Bridging the Indoor-Outdoor Gap: Vision-Centric Instruction-Guided Embodied Navigation for the Last Meters
Yuxiang Zhao, Yirong Yang, Yanqing Zhu, Yanfen Shen, Chiyu Wang, Zhining Gu, Pei Shi, Wei Guo, Mu Xu
TL;DR
The paper defines a new task—out-to-in prior-free instruction-driven embodied navigation—and presents BridgeNav, a vision-centric framework that uses latent intention and optical-flow-guided dynamic perception to navigate from outdoors to indoors using only egocentric visual observations and lightweight instructions.

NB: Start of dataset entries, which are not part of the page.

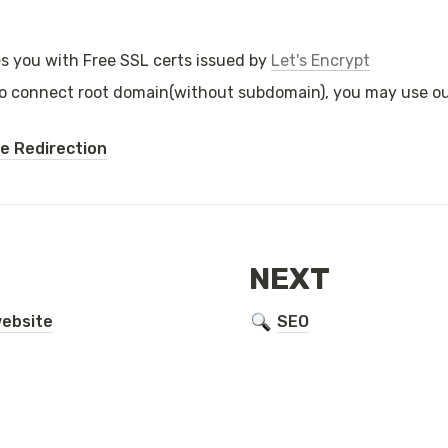
s you with Free SSL certs issued by 
Let's Encrypt
to connect root domain(without subdomain), you may use our
 Redirection
NEXT
ebsite
SEO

It introduces BridgeNavDataset, a large-scale, open-source dataset generated via trajectory-conditioned video synthesis to support training and evaluation of outdoor-to-indoor transitions. Experimental results show BridgeNav outperforms recent baselines in success rate and navigation efficiency, and ablations confirm the value of each key component. The work advances practical last-meter navigation by enabling precise entrance entry without relying on precise priors, maps, or extensive textual guidance.
Abstract
Embodied navigation holds significant promise for real-world applications such as last-mile delivery. However, most existing approaches are confined to either indoor or outdoor environments and rely heavily on strong assumptions, such as access to precise coordinate systems. While current outdoor methods can guide agents to the vicinity of a target using coarse-grained localization, they fail to enable fine-grained entry through specific building entrances, critically limiting their utility in practical deployment scenarios that require seamless outdoor-to-indoor transitions. To bridge this gap, we introduce a novel task: out-to-in prior-free instruction-driven embodied navigation. This formulation explicitly eliminates reliance on accurate external priors, requiring agents to navigate solely based on egocentric visual observations guided by instructions. To tackle this task, we propose a vision-centric embodied navigation framework that leverages image-based prompts to drive decision-making. Additionally, we present the first open-source dataset for this task, featuring a pipeline that integrates trajectory-conditioned video synthesis into the data generation process. Through extensive experiments, we demonstrate that our proposed method consistently outperforms state-of-the-art baselines across key metrics including success rate and path efficiency.